You Want Stable Money? Make It Yourself!
The second phase of transition to stable money would be to get rid of all laws against competing private currency. The US and state governments would continue collecting taxes in dollars, of course. But there is no reason to stop individuals from saving or exchanging money backed by gold, silver, oil, or World Of Warcraft money.
We can no more know what money would evolve in a free market than North Koreans can know what their economy will look like when they join the free market (fewer Kim posters, we may guess). But we do know that the technology already exists for competing currencies. Visa, Mastercard, Ikobo, PayPal, etc. already transfer and convert the different competing fiat currencies. They would have no more trouble transferring money that was backed by commodities.

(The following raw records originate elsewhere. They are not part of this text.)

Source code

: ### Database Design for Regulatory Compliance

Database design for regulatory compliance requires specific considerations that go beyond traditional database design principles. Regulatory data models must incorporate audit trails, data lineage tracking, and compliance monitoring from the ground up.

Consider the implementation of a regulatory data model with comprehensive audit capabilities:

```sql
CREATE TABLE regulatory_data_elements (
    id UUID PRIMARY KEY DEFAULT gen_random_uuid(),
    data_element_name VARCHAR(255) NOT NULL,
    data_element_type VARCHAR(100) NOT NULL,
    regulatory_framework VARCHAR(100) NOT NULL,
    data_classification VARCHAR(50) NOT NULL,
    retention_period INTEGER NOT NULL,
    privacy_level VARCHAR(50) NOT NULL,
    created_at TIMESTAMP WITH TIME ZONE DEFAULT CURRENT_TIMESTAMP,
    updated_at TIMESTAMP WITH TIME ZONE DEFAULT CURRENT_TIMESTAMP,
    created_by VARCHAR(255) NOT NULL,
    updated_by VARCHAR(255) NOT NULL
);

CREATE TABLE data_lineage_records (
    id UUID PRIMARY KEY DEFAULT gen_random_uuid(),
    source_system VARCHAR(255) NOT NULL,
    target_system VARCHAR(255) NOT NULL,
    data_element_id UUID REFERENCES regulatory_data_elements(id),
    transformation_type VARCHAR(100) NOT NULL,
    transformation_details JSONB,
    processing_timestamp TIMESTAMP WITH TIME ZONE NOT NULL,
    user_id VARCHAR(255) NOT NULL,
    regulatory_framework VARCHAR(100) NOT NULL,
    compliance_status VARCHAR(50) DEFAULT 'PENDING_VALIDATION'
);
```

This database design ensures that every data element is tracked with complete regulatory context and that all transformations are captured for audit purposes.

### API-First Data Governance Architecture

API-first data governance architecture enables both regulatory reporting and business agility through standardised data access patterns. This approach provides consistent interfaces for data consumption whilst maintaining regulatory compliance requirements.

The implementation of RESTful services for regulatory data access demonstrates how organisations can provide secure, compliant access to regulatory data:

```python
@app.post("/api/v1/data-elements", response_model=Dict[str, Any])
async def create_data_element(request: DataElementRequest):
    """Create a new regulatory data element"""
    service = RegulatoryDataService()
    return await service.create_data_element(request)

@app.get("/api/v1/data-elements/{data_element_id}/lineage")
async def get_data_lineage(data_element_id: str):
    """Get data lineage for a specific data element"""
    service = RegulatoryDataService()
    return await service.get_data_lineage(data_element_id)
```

In fact, a modern commodity-backed money need not be restricted to the precious metals. (Monetary systems using only one commodity have occasionally been manipulated in the past, e.g. 1930s China). It could be backed by a combination of 20 or more storable products; gold, silver, uranium, oil, iron, copper, etc. Such multicommodity money would be very resistant to fluctuation. In fact, a multicommodity money might be more stable than gold.
So replacing the Fed isn’t hard to imagine after all. The only difficult detail is prying the printing presses out of the political hands that have held them since 1913. That may take a little work.